Grade 8 Huonville High School students have discovered that the vast majority of Tasmanians are willing to tackle the threat of climate change.
Greens Deputy Leader, Senator Christine Milne, today attended a launch of the student's findings sourced from a three year survey of Tasmanians and their thoughts about a changing climate.
The event, billed as the ‘G8 (grade 8) meeting that can make a difference', saw students, young climate activists and politicians coming together to envisage a cleaner, greener planet.
"This is a great day of sharing ideas, of working collaboratively towards answering that great question of how to stop catastrophic climate change, but more so, it's a day of hope."

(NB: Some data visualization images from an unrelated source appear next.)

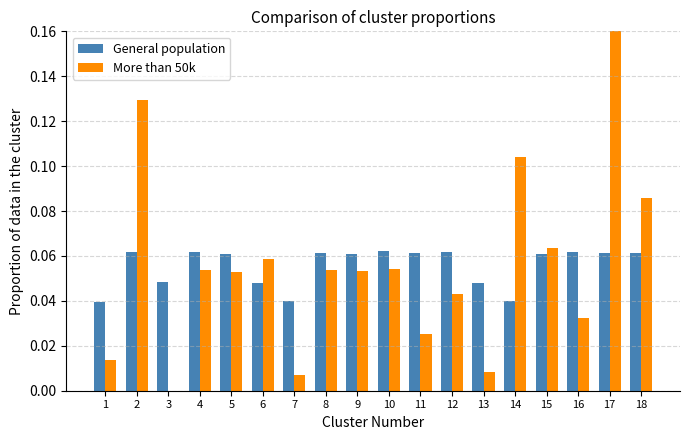

Between 11 and 12, which series saw the biggest shift?

More than 50k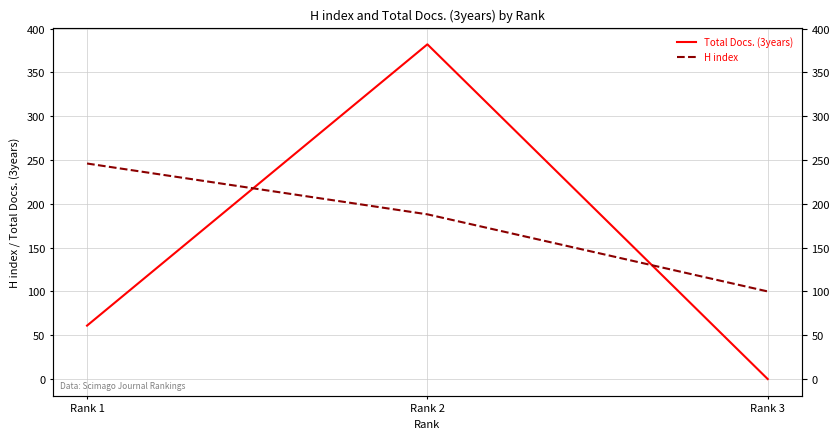

What is the value of the H index point at the 2nd from the left?

188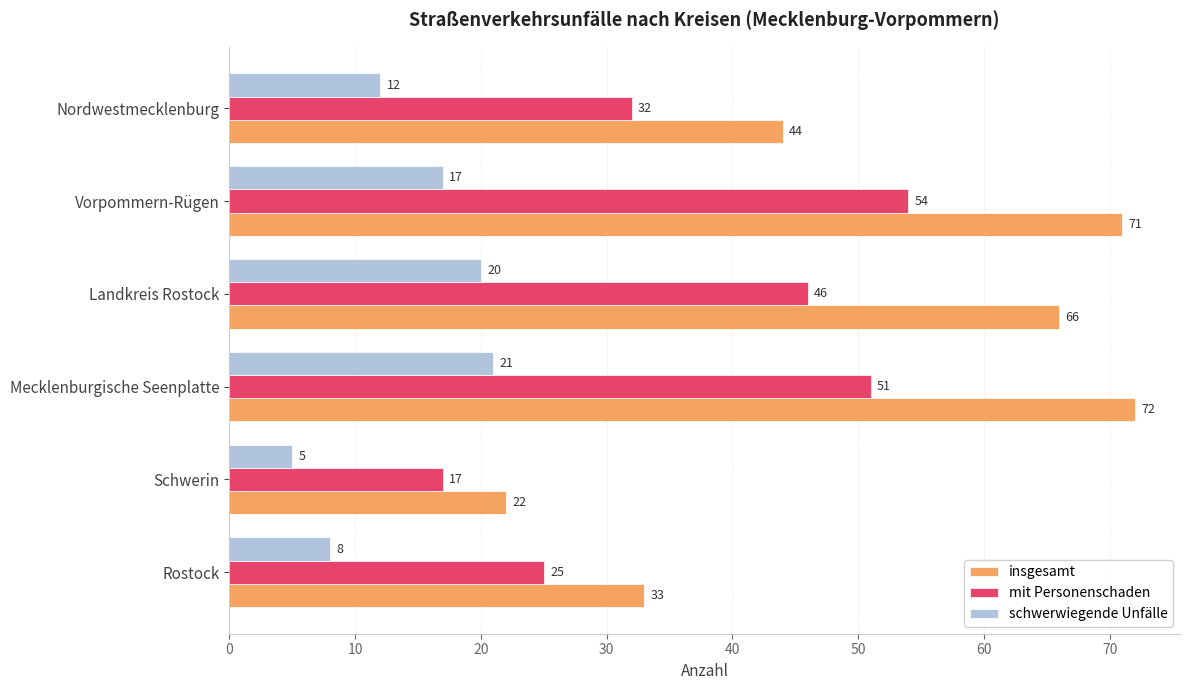

Which series has the widest spread of values?

insgesamt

"It's a perfect antidote to a parliament full of climate sceptics and big polluter bedfellows. It's through these brave young minds that the real sentiment of Tasmanians is laid bare for all to see."
"Huonville High's three year study shows a fantastic level of awareness and concern among Tasmanians. It shows an overwhelming number, 82 percent of respondents, agreeing that climate change is already a major threat to the way we live our lives."
"And perhaps most heartening of all, it shows a real willingness to make change. Despite acknowledging the financial costs of shifting to a more sustainable lifestyle, 69 percent of people asked said they are already taking up the challenge of cleaning up the planet. That's real progress, and a real lesson to those in government who choose to do little or nothing at all."
"Today's encouraging results do, however, reveal one concerning statistic. The Huonville students have found more people now believe that it's too hard to stop climate change. We must turn this around; defeatism must become activism."
Young climate activists from the Australian Youth Climate Coalition were also on hand to inspire the students with examples of what young, brave and willing minds can achieve.